Material for this exercise:

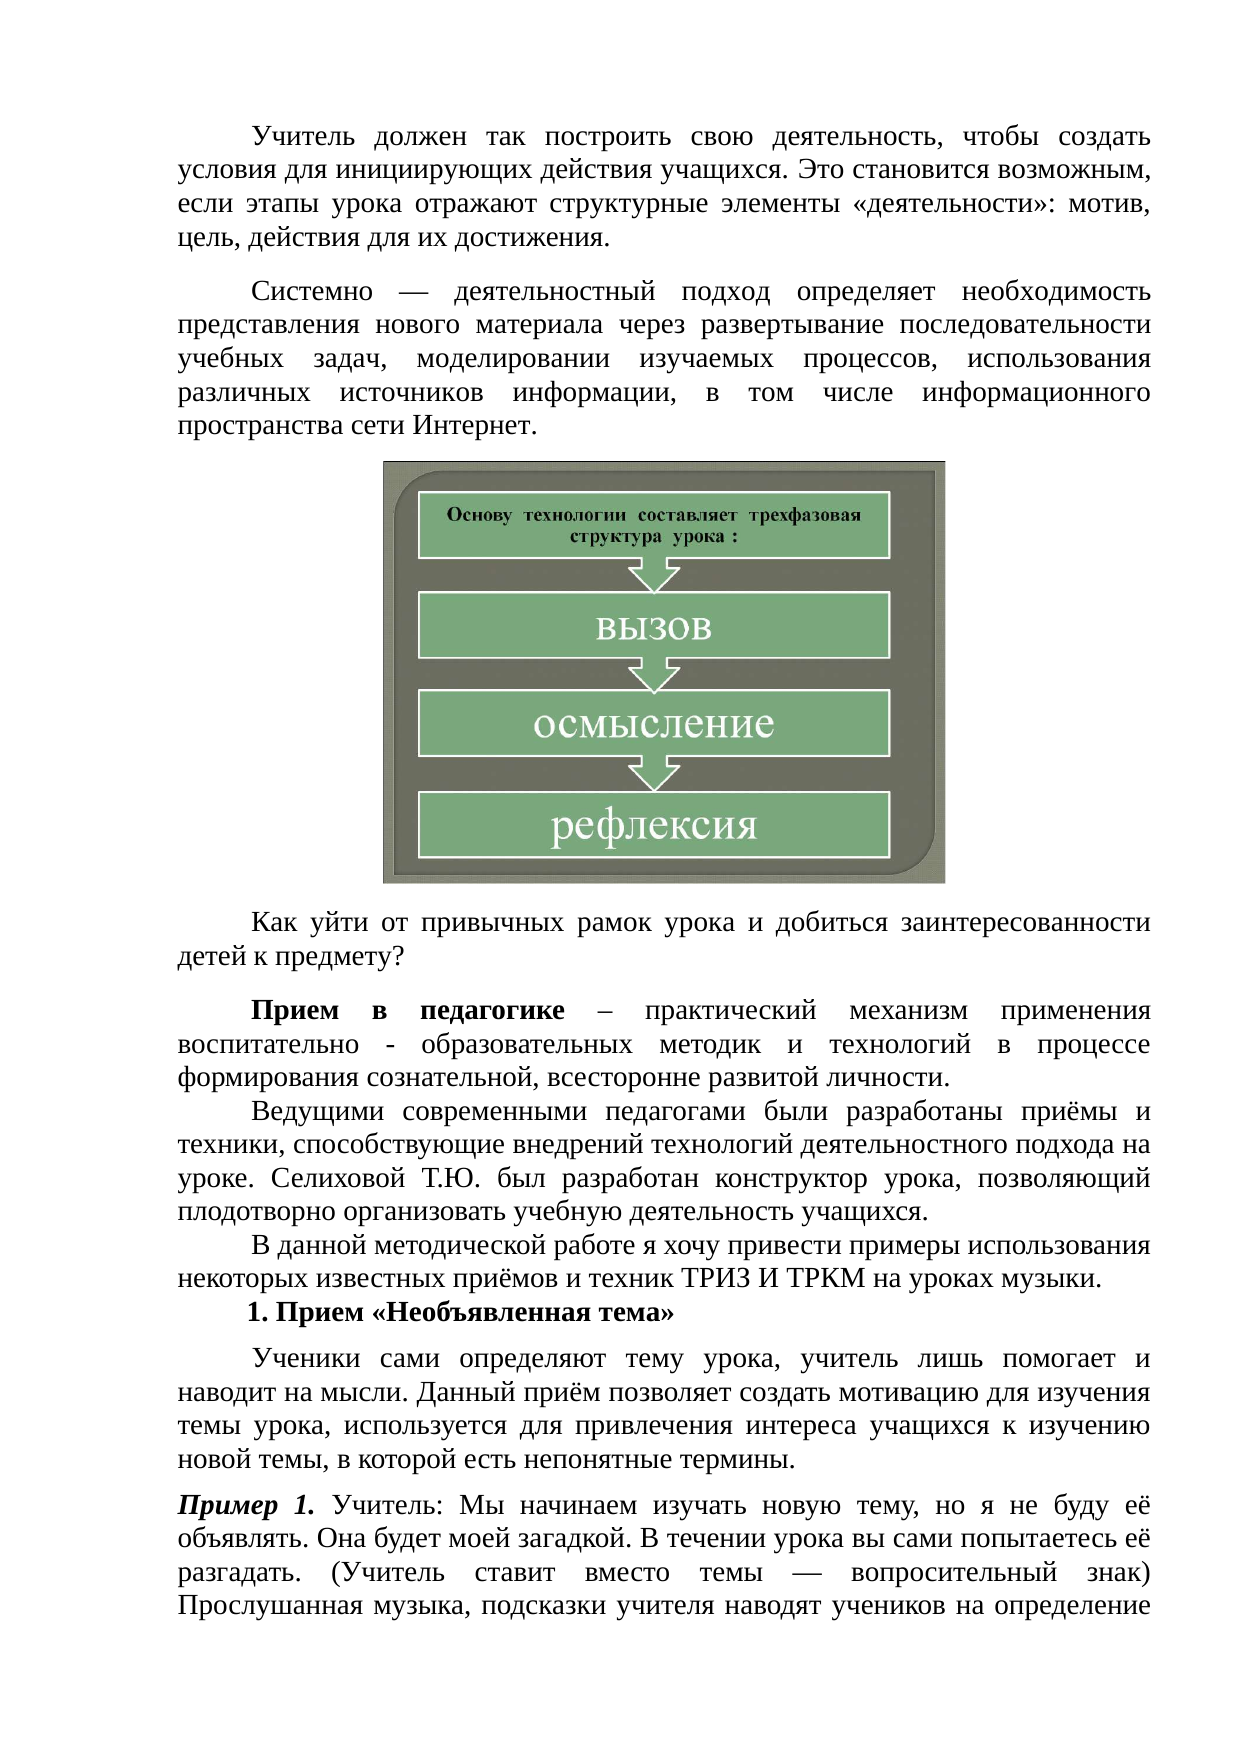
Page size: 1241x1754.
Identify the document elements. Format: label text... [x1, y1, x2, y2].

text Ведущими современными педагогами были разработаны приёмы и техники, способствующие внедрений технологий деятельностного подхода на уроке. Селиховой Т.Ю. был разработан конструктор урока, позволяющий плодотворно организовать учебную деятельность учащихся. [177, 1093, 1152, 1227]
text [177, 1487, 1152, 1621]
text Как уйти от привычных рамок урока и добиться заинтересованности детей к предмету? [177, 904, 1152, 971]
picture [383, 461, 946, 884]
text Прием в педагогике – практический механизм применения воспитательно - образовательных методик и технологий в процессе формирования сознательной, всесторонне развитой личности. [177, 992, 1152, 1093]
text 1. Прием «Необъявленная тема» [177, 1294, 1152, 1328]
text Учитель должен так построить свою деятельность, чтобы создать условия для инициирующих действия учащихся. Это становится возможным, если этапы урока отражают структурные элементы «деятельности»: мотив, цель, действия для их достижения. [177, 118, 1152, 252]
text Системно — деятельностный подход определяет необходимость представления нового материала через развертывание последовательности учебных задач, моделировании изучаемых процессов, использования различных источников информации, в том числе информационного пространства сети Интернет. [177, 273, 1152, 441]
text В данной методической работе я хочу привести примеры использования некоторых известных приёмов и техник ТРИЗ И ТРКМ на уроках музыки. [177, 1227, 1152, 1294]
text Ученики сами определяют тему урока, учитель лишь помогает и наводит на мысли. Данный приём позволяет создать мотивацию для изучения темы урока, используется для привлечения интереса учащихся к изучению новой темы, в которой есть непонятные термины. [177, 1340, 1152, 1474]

Problem details: What is needed is the full material, retyped unchanged, with no pictures in it.

Exercise response:
Page size: 1241x1754.
Identify the document elements. Format: label text... [x1, y1, x2, y2].

text Ведущими современными педагогами были разработаны приёмы и техники, способствующие внедрений технологий деятельностного подхода на уроке. Селиховой Т.Ю. был разработан конструктор урока, позволяющий плодотворно организовать учебную деятельность учащихся. [177, 1093, 1152, 1227]
text [177, 1487, 1152, 1621]
text Как уйти от привычных рамок урока и добиться заинтересованности детей к предмету? [177, 904, 1152, 971]
picture [383, 461, 946, 884]
text Прием в педагогике – практический механизм применения воспитательно - образовательных методик и технологий в процессе формирования сознательной, всесторонне развитой личности. [177, 992, 1152, 1093]
text 1. Прием «Необъявленная тема» [177, 1294, 1152, 1328]
text Учитель должен так построить свою деятельность, чтобы создать условия для инициирующих действия учащихся. Это становится возможным, если этапы урока отражают структурные элементы «деятельности»: мотив, цель, действия для их достижения. [177, 118, 1152, 252]
text Системно — деятельностный подход определяет необходимость представления нового материала через развертывание последовательности учебных задач, моделировании изучаемых процессов, использования различных источников информации, в том числе информационного пространства сети Интернет. [177, 273, 1152, 441]
text В данной методической работе я хочу привести примеры использования некоторых известных приёмов и техник ТРИЗ И ТРКМ на уроках музыки. [177, 1227, 1152, 1294]
text Ученики сами определяют тему урока, учитель лишь помогает и наводит на мысли. Данный приём позволяет создать мотивацию для изучения темы урока, используется для привлечения интереса учащихся к изучению новой темы, в которой есть непонятные термины. [177, 1340, 1152, 1474]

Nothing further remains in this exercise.